Dieci anni fa, l’Inter conquistava il Triplete. Una giornata storica per il popolo nerazzurro, riuscito a salire sul tutte d’Europa grazie al proprio condottiero: José Mourinho.
Il portoghese a distanza di così tanto tempo ha ricordato quella stagione all’Inter, uno dei pochi club in cui si è sentito a casa: “dieci anni dopo siamo ancora tutti insieme. Proprio l’altro giorno ho parlato con Alessio, ai miei tempi era autista del club: dove e quando succede che un allenatore che va via, dieci anni dopo parla ancora con un autista? Mai. Questa è l’Inter per me: questa è la mia gente. All’Inter c’era gente che aspettava uno come me per completare quel puzzle. Io non sono mai fake, sono originale: sono io e punto. Sono stato anche una testa di cazzo, però ero io” le parole di Mourinho alla Gazzetta dello Sport.
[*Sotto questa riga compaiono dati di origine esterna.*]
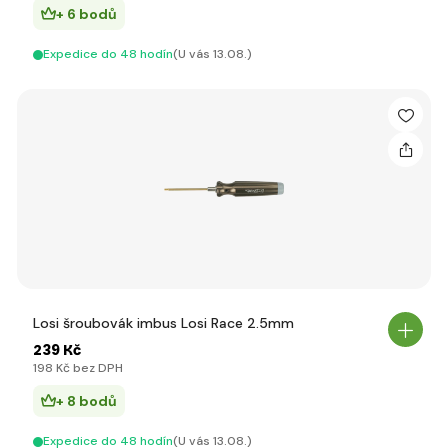
+ 6 bodů
Expedice do 48 hodín
(U vás 13.08.)
Losi šroubovák imbus Losi Race 2.5mm
239 Kč
198 Kč bez DPH
+ 8 bodů
Expedice do 48 hodín
(U vás 13.08.)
Mourinho poi analizza le tre finali del 2010: “quella di Coppa Italia non la volevo giocare: l’inno della Roma prima della partita, arrivai a provocare ‘Fermate la musica o ce ne andiamo’. A Siena avevo paura: sei giorni dopo c’era la grande finale, temevo non giocassero quella partita come una finale. Zero a zero al 45’, la Roma vinceva 2-0, nello spogliatoio un caldo tremendo, non capivo come aiutare la squadra a svoltare tatticamente. Fu molto dura, e non finiva più. Avevo detto: ‘Un giorno mi piacerebbe vincere un campionato all’ultima’. Quel giorno mi dissi: ‘Mai più’“.
Epocale poi il dialogo con Ibra prima del suo addio con destinazione Barcellona: “il giorno dell’amichevole contro il Chelsea a Pasadena ci salutò. Tormentone da giorni: ‘Ibra va al Barcellona, non va al Barcellona’, lui da superprofessionista quale è giocò 45’, ma poi nello spogliatoio disse: ‘Vado, devo vincere la Champions’. I miei assistenti italiani erano morti – “Senza di lui sarà impossibile vincere” – i compagni non volevano perderlo. Ero preoccupato anche io, ma mi uscì così: ‘Magari tu vai e la vinciamo noi’. Ero stato un po’ pazzo, ma nello spogliatoio cambiò l’atmosfera. Poi dissi a Branca: ‘Se lui vuole andare a Barcellona, cerchiamo di prendere Eto’o’. Lui e Milito tatticamente potevano dare una diversità alla squadra“.
Sull’addio, Mourinho ha svelato: “non sono tornato con la squadra, perché con i tifosi che avrebbero cantato “José resta con noi”, forse non sarei più andato via. Io non avevo già firmato con il Real prima della finale: chi ha detto che qualcuno del Real venne nel nostro hotel prima della finale disse una cazzata. Prima della finale successe solo che scoprii lo scatolone con le maglie celebrative e scappai per non vederle. Io volevo andare al Real: mi voleva già l’anno prima, andai a casa di Moratti a dirglielo e lui mi fermò, “Non andare”. Al Real avevo già detto no quando ero al Chelsea, al Real non puoi dire no tre volte. Oggi forse potrei stare 4-5-6 anni nello stesso club, ma allora volevo essere il primo – e sono ancora l’unico, fra gli allenatori – ad aver vinto il titolo nazionale in Inghilterra, Italia e Spagna. Allora mi dissi: “Sto qui due giorni, firmo il contratto e vado a Milano quando non posso più tornare indietro’“.
Il portoghese poi ha concluso: “avevo deciso dopo la seconda semifinale con il Barcellona, perché sapevo che avrei vinto la Champions. Moratti l’avevo preparato: senza bisogno di parole, la temperatura del nostro abbraccio in campo gli fece capire cosa volevo. Mi disse: ‘Dopo questo, hai il diritto di andare’. Era il diritto di fare quello che volevo, non di essere felice: e infatti sono stato più felice a Milano che a Madrid“.